* ACTION ITEM: Filter the records for "stroke" and keep each line that has it.

* MATERIAL SHOWN:

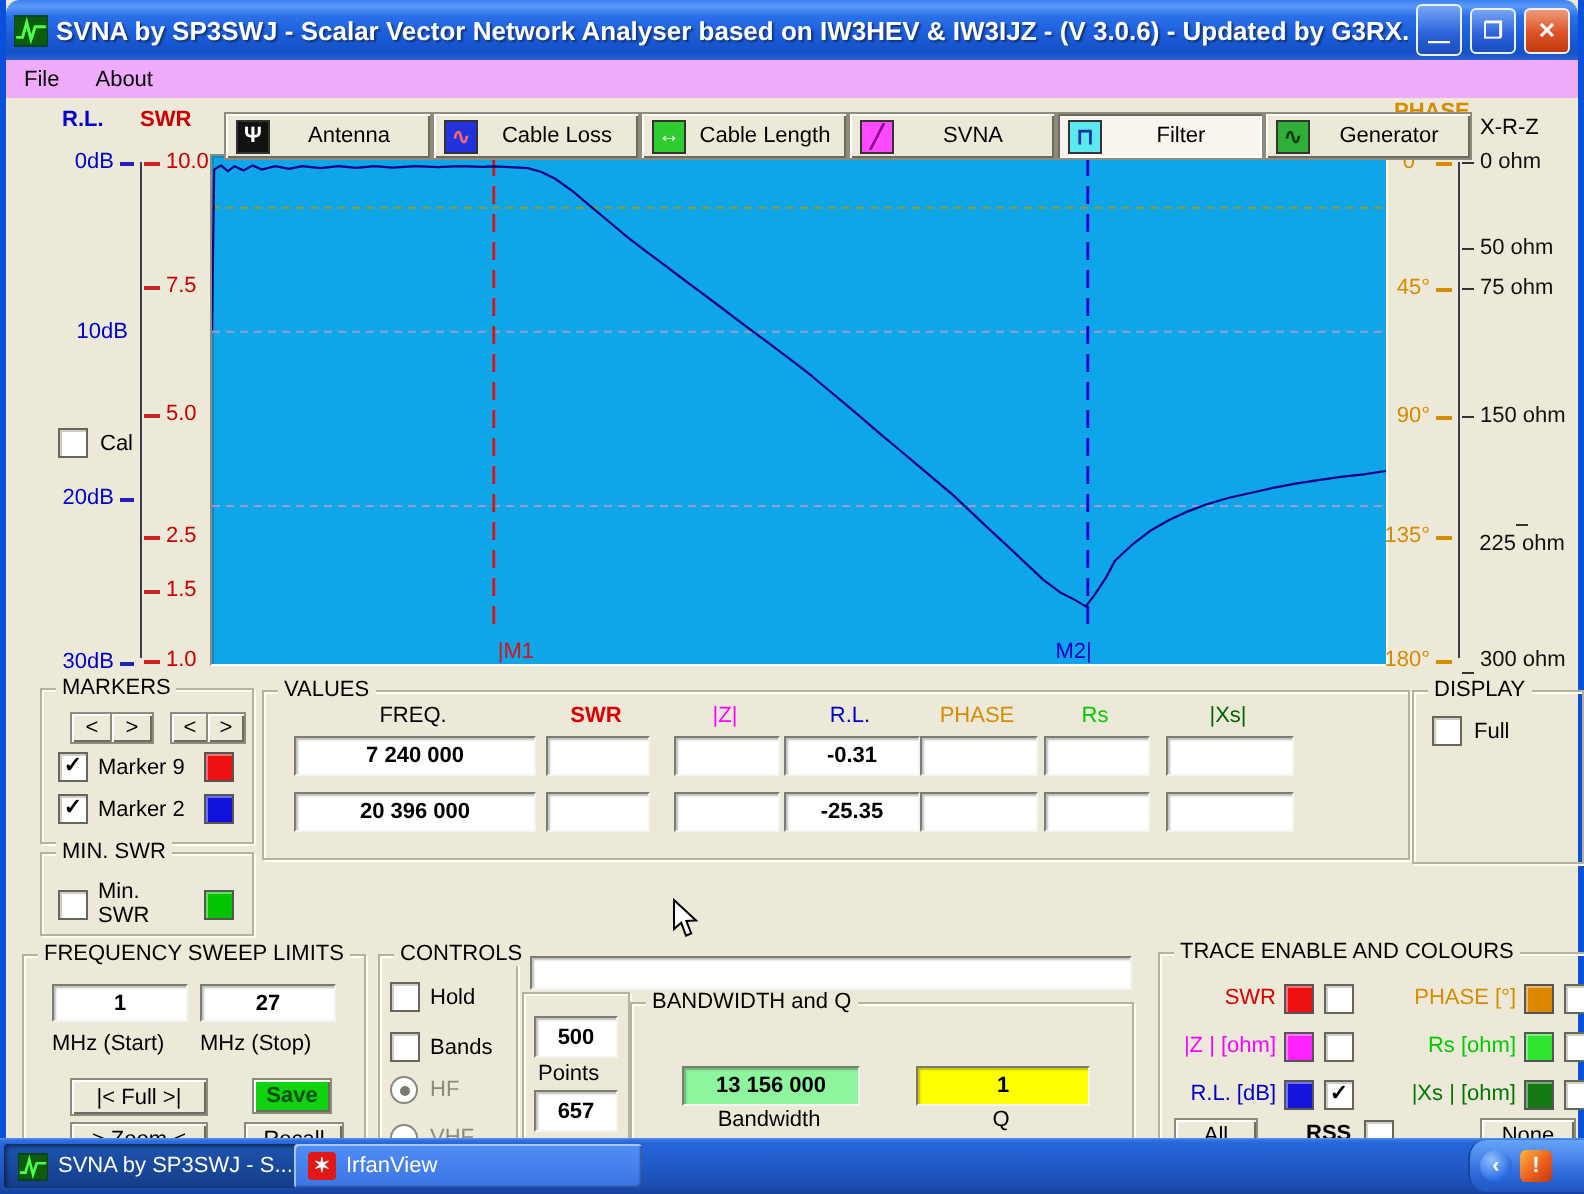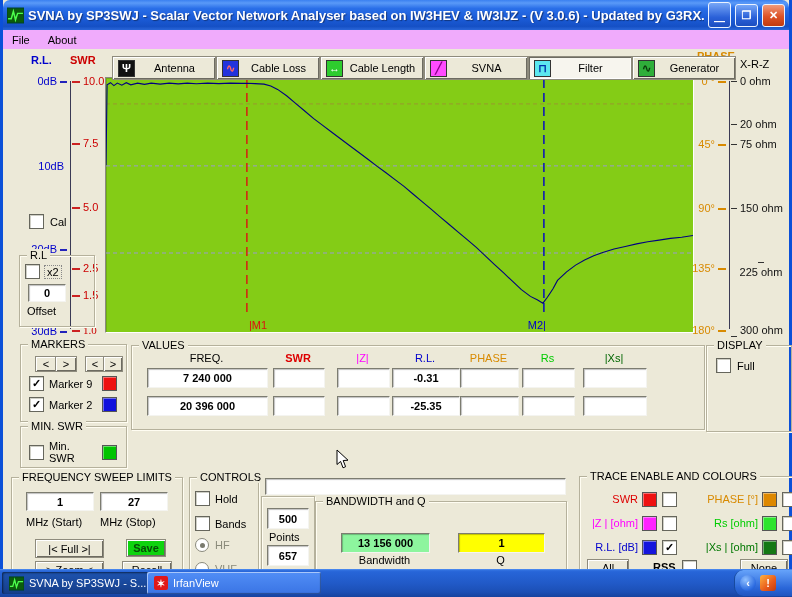--- a/index.html
+++ b/index.html
@@ -25,21 +25,21 @@
   .hdr{position:absolute;font-weight:bold}
   .vline{position:absolute;width:1px;top:32px;height:248px;background:#3a3a55}
   .ticks{position:absolute;top:29px;height:254px}
   .tick{position:absolute;left:0;right:0;height:13px;display:flex;align-items:center;gap:3px;line-height:13px}
   .tick.right{justify-content:flex-end}
   .mark-rl{width:7px;border-top:2px solid #2222bb}
   .mark-swr{width:8px;border-top:2px dashed #cc2222}
   .mark-ph{width:8px;border-top:2px dashed #d88a00}
   .mark-ohm{width:6px;border-top:1px solid #333}
   
-  .plot{position:absolute;left:102px;top:28px;width:587px;height:254px;background:#84cc16;
+  .plot{position:absolute;left:102px;top:28px;width:587px;height:254px;background:#0ea5e9;
         border:1px solid #8a8a80;border-right-color:#fff;border-bottom-color:#fff;
         box-shadow:inset 1px 1px 0 rgba(0,0,0,.15)}
   
   .toolbar{position:absolute;left:109px;top:7px;display:flex;height:24px}
   .tb-btn{width:92px;display:flex;align-items:center;padding:0 5px;gap:4px;background:#ece9d8;
           border:1px solid #8e8b7d;box-shadow:inset 1px 1px 0 #fff,inset -1px -1px 0 #6d6b61;cursor:default}
   .tb-btn.pressed{background:#f7f5ee;box-shadow:inset 1px 1px 0 #6d6b61,inset -1px -1px 0 #fff}
   .tb-icon{width:15px;height:15px;display:flex;align-items:center;justify-content:center;
            font-size:11px;font-weight:bold;border:1px solid #333;flex:0 0 15px}
   .tb-lbl{flex:1;text-align:center}
@@ -156,21 +156,21 @@
         <div class="tick" style="top: 184px;">
           <span class="mark-swr"></span>
           <span style="color: rgb(204, 0, 0);">2.5</span>
         </div>
         <div class="tick" style="top: 211px;">
           <span class="mark-swr"></span>
           <span style="color: rgb(204, 0, 0);">1.5</span>
         </div>
         <div class="tick" style="top: 246px;">
           <span class="mark-swr"></span>
-          <span style="color: rgb(204, 0, 0); font-family: Liberation Serif, serif;">1.0</span>
+          <span style="color: rgb(204, 0, 0);">1.0</span>
         </div>
       </div>
     <div class="ticks" id="phase-ticks" style="left:681px;width:42px">
         <div class="tick right" style="top: -3px;">
           <span style="color: rgb(216, 138, 0);">0 °</span>
           <span class="mark-ph"></span>
         </div>
         <div class="tick right" style="top: 60px;">
           <span style="color: rgb(216, 138, 0);">45°</span>
           <span class="mark-ph"></span>
@@ -188,21 +188,21 @@
           <span class="mark-ph"></span>
         </div>
       </div>
     <div class="ticks" id="ohm-ticks" style="left:728px;width:60px">
         <div class="tick" style="top: -3px;">
           <span class="mark-ohm"></span>
           <span style="color: rgb(17, 17, 17);">0 ohm</span>
         </div>
         <div class="tick" style="top: 40px;">
           <span class="mark-ohm"></span>
-          <span style="color: rgb(17, 17, 17);">20 ohm</span>
+          <span style="color: rgb(17, 17, 17);">50 ohm</span>
         </div>
         <div class="tick" style="top: 60px;">
           <span class="mark-ohm"></span>
           <span style="color: rgb(17, 17, 17);">75 ohm</span>
         </div>
         <div class="tick" style="top: 124px;">
           <span class="mark-ohm"></span>
           <span style="color: rgb(17, 17, 17);">150 ohm</span>
         </div>
         <div class="tick" style="top: 184px; flex-direction: column;">
@@ -240,29 +240,20 @@
           <span class="tb-icon" style="background: rgb(47, 174, 58); color: rgb(10, 58, 10);">∿</span>
           <span class="tb-lbl">Generator</span>
         </div>
       </div>
 
     <div class="row" style="left:26px;top:165px">
       <span class="cb"></span>
       <span>Cal</span>
     </div>
 
-    <div class="grp" style="left:16px;top:206px;width:74px;height:70px">
-      <span class="grp-label">R.L</span>
-      <div class="row" style="left:5px;top:8px;gap:4px">
-        <span class="cb"></span>
-        <span style="border:1px dotted #888;padding:0 2px">x2</span>
-      </div>
-      <div class="inp abs" style="left:8px;top:28px;width:36px;height:16px">0</div>
-      <span class="lab" style="left:7px;top:49px">Offset</span>
-    </div>
 
     <div class="grp" style="left:17px;top:295px;width:105px;height:76px">
       <span class="grp-label">MARKERS</span>
       <span class="btn3d abs" style="left:14px;top:11px;width:20px;height:14px">&lt;</span>
       <span class="btn3d abs" style="left:34px;top:11px;width:20px;height:14px">&gt;</span>
       <span class="btn3d abs" style="left:64px;top:11px;width:18px;height:14px">&lt;</span>
       <span class="btn3d abs" style="left:82px;top:11px;width:18px;height:14px">&gt;</span>
       <div class="row" style="left:8px;top:31px;gap:5px">
         <span class="cb checked"></span>
         <span style="width:48px">Marker 9</span>

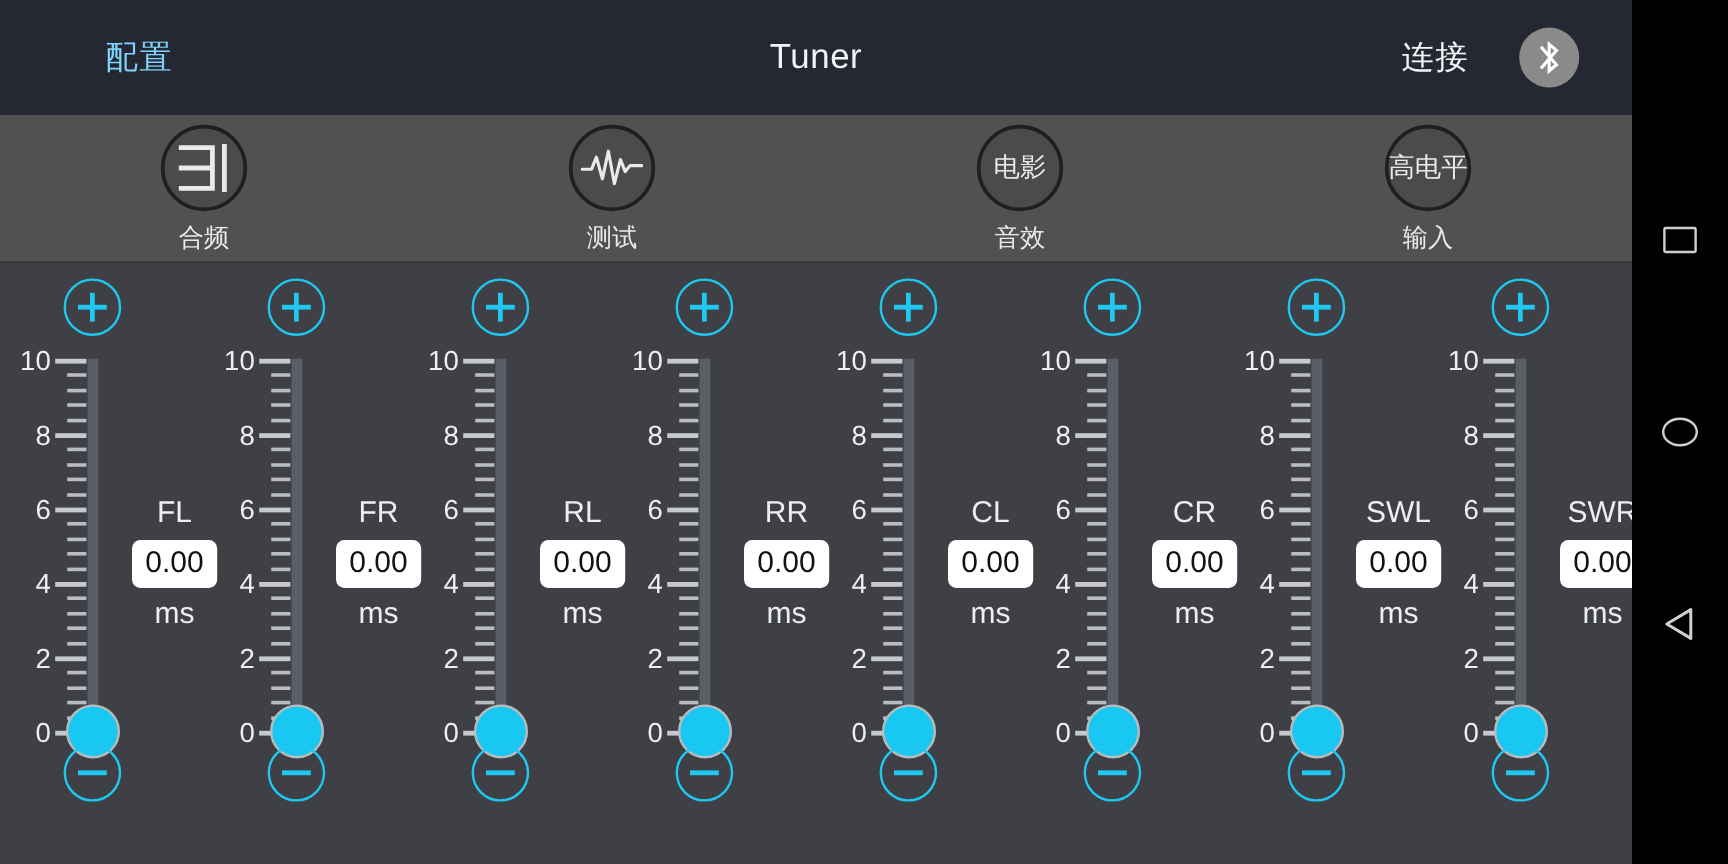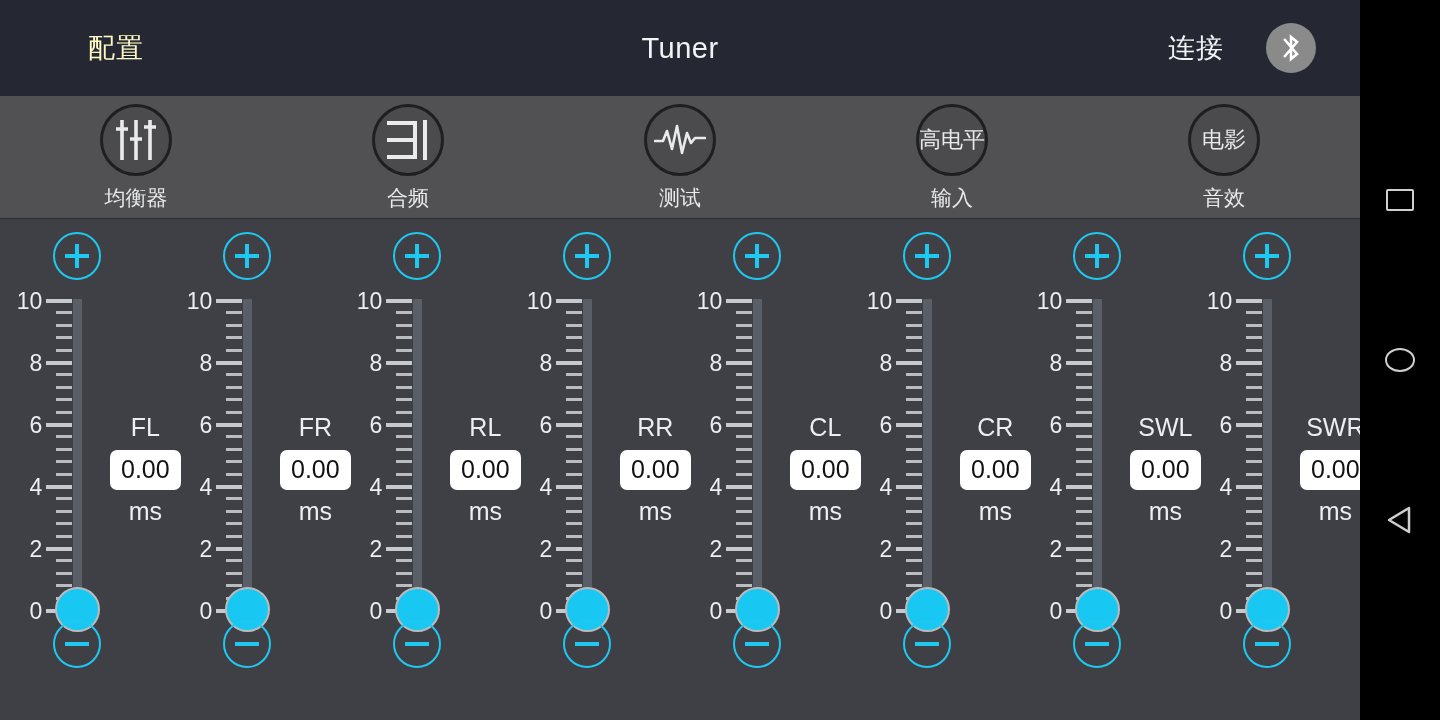--- a/index.html
+++ b/index.html
@@ -28,21 +28,21 @@
     position: relative;
     height: 96px;
     background: #252833;
     display: flex;
     align-items: center;
   }
   #header .hdr-left {
     position: absolute;
     left: 88px; top: 50%;
     transform: translateY(-50%);
-    color: #fef9c3;
+    color: #7dd3fc;
     font-size: 27px;
     letter-spacing: 1px;
     white-space: nowrap;
   }
   #header .hdr-title {
     position: absolute;
     left: 0; right: 0; top: 50%;
     transform: translateY(-50%);
     text-align: center;
     color: #f2f3f5;
@@ -264,61 +264,48 @@
           <svg width="26" height="32" viewBox="0 0 26 32">
             <path d="M7 8 L19 22 L13 27 L13 5 L19 10 L7 24" fill="none" stroke="#ffffff" stroke-width="2.6" stroke-linejoin="miter" stroke-linecap="square"></path>
           </svg>
         </span>
       </div>
     </div>
 
     <div id="tabbar">
         <div class="tab">
           <div class="tab-circle">
-            <svg width="44" height="46" viewBox="0 0 44 46">
-        <g stroke="#e9eaec" stroke-width="3.6" fill="none">
-          <path d="M8 3 V43 M22 3 V43 M36 3 V43"></path>
-        </g>
-        <g stroke="#e9eaec" stroke-width="3.6">
-          <path d="M2 12 H14 M16 22 H28 M30 10 H42"></path>
-        </g>
-            </svg>
-          </div>
-          <div class="tab-label">均衡器</div>
-        </div>
-        <div class="tab">
-          <div class="tab-circle">
             <svg width="46" height="42" viewBox="0 0 46 42">
         <g stroke="#e9eaec" stroke-width="4" fill="none" stroke-linecap="square">
           <path d="M4 4 H30 M4 21 H26 M4 38 H30 M30 4 V38"></path>
           <path d="M40 3 V39"></path>
         </g>
             </svg>
           </div>
           <div class="tab-label">合频</div>
         </div>
         <div class="tab">
           <div class="tab-circle">
             <svg width="52" height="36" viewBox="0 0 52 36">
         <path d="M1 19 H9 L13 9 L18 27 L23 4 L28 31 L33 11 L37 21 L41 16 L51 16" fill="none" stroke="#e9eaec" stroke-width="2.6" stroke-linejoin="round" stroke-linecap="round"></path>
       </svg>
           </div>
           <div class="tab-label">测试</div>
         </div>
         <div class="tab">
           <div class="tab-circle">
-            <span class="txticon">高电平</span>
-          </div>
-          <div class="tab-label">输入</div>
+            <span class="txticon">电影</span>
+          </div>
+          <div class="tab-label">音效</div>
         </div>
         <div class="tab">
           <div class="tab-circle">
-            <span class="txticon">电影</span>
-          </div>
-          <div class="tab-label">音效</div>
+            <span class="txticon">高电平</span>
+          </div>
+          <div class="tab-label">输入</div>
         </div>
       </div>
 
     <div id="sliders">
         <div class="chan">
           <div class="rndbtn plusbtn" style="left: 53.35px;">
             <span class="glyph">
               <i class="h"></i>
               <i class="v"></i>
             </span>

* RESULT OF THIS TASK:
             <path d="M7 8 L19 22 L13 27 L13 5 L19 10 L7 24" fill="none" stroke="#ffffff" stroke-width="2.6" stroke-linejoin="miter" stroke-linecap="square"></path>
-        <g stroke="#e9eaec" stroke-width="3.6" fill="none">
-        <g stroke="#e9eaec" stroke-width="3.6">
         <g stroke="#e9eaec" stroke-width="4" fill="none" stroke-linecap="square">
         <path d="M1 19 H9 L13 9 L18 27 L23 4 L28 31 L33 11 L37 21 L41 16 L51 16" fill="none" stroke="#e9eaec" stroke-width="2.6" stroke-linejoin="round" stroke-linecap="round"></path>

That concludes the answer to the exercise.